» **Text passage**
[Start of Attachment]
High-reeve (Old English: hēahgerēfa) was a title taken by some English magnates during the 10th and 11th centuries, and is particularly associated with the rulers of Bamburgh. It was not however only used by rulers of Bamburgh. There is for instance, among a large number of other known high-reeves, an Ordulf "High-Reeve of Dumnonia".
The first reference to a "high-reeve" was perhaps in the third code of Edmund I of England, where there is an official known as a summus praepositus. Alfred Smyth thought heah-gerefa was influenced by the Scottish word mormaer, the meaning of which, supposedly "Great Steward", is possibly similar.
In the North People's Law, a high-reeve is given a wergild of four thousand thrymsas, the same as a hold and half the wergild of an ealdorman. Ann Williams believes that the High-Reeve was originally an urban official whose job was to deputise for an ealdorman, but unlike other such figures could lead provincial armies.
Hogrefe (Low Saxon hoghe greve, younger forms Hogrebe, Hogrefe, Hogreve, and Hogrewe, also as modern surnames) was a title and function taken by judges presiding a so-called Gogericht, which was part of the local jurisdiction mainly in the formerly Saxon areas in Westphalia and Lower Saxony in Northern Germany. In 1164 a preliminary form of Hogrefe appears first in a document of Medebach. The title remained in use until the 17th century mainly in parts of Electoral Hanover, today's State of Lower Saxony.
[End of Attachment]
» **Provided information**
[Start of Attachment]
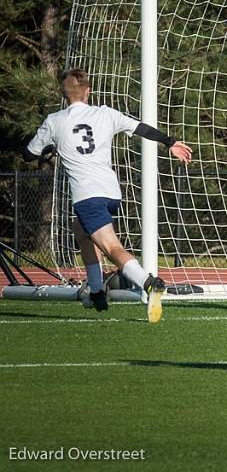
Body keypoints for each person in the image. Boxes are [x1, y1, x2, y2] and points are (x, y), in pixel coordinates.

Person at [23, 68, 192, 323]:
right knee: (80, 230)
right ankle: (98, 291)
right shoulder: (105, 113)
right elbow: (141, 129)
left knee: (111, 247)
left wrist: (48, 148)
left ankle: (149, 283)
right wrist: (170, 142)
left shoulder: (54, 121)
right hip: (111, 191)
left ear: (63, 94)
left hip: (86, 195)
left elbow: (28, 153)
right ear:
[End of Attachment]
[Start of Attachment]
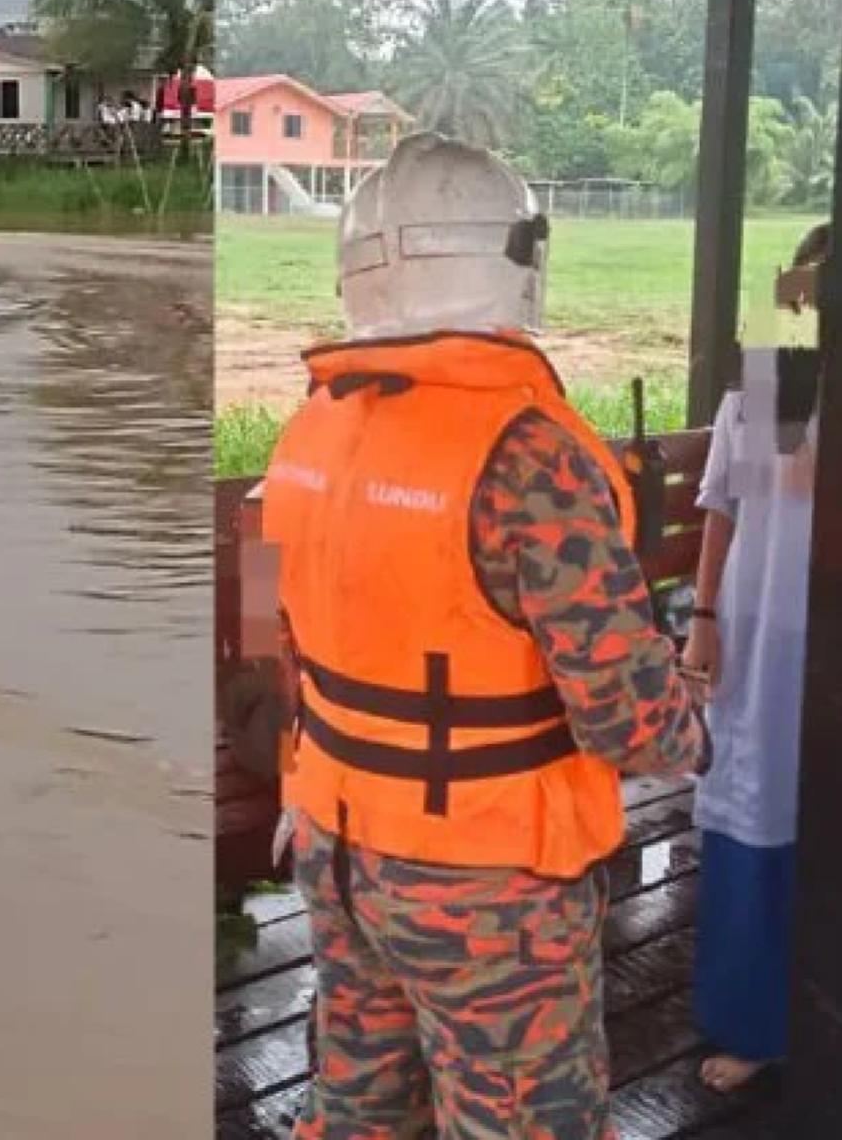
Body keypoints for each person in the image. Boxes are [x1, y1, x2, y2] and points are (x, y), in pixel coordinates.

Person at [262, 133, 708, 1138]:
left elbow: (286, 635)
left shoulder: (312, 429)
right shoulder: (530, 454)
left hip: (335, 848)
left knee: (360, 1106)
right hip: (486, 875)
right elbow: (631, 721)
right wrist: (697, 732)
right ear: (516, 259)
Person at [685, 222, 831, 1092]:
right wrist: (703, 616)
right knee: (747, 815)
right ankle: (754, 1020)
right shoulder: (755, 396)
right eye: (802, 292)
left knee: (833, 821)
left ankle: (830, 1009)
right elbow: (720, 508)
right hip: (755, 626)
[End of Attachment]
» **Problem A**
Answer the following questions using the passage on the high-reeve title.
(i) What wergild does the North People's Law assign to a high-reeve?
(ii) In what year, and in a document of which place, does a preliminary form of Hogrefe first appear?
(iii) By what name is the official called in the third code of Edmund I of England?
» **Problem B**
Write a continuation of the passage on the high-reeve title, beginning after its final sentence.

» **Result A**
(i) Four thousand thrymsas.
(ii) In 1164, in a document of Medebach.
(iii) Summus praepositus.

» **Result B**
See also 
- Fleming, Kings and Lords, p. 29
- Williams, Æthelred the Unready, p. 64
- Smyth, Warlords and Holy Men, p. 235
- Seebohm, Tribal Custom in Anglo-Saxon Law, p. 363; North People's Law (Halsall)
- "The North People's Law", Medieval Sourcebook: The Anglo-Saxon Dooms, 560–975, Fordham University Center for Medieval Studies, retrieved 19 January 2009
- Fleming, Robin (1991), Kings and Lords in Conquest England, Cambridge Studies in Medieval Life and Thought: 4th Series, Volume 15, Cambridge: Cambridge University Press, ISBN 0-521-39309-4
- Seebohm, Frederic (1902), Tribal Custom in Anglo-Saxon Law: Being an Essay Supplemental to: (1) The English Village Community, (2) The Tribal System in Wales, London: Longmans, Green & Co.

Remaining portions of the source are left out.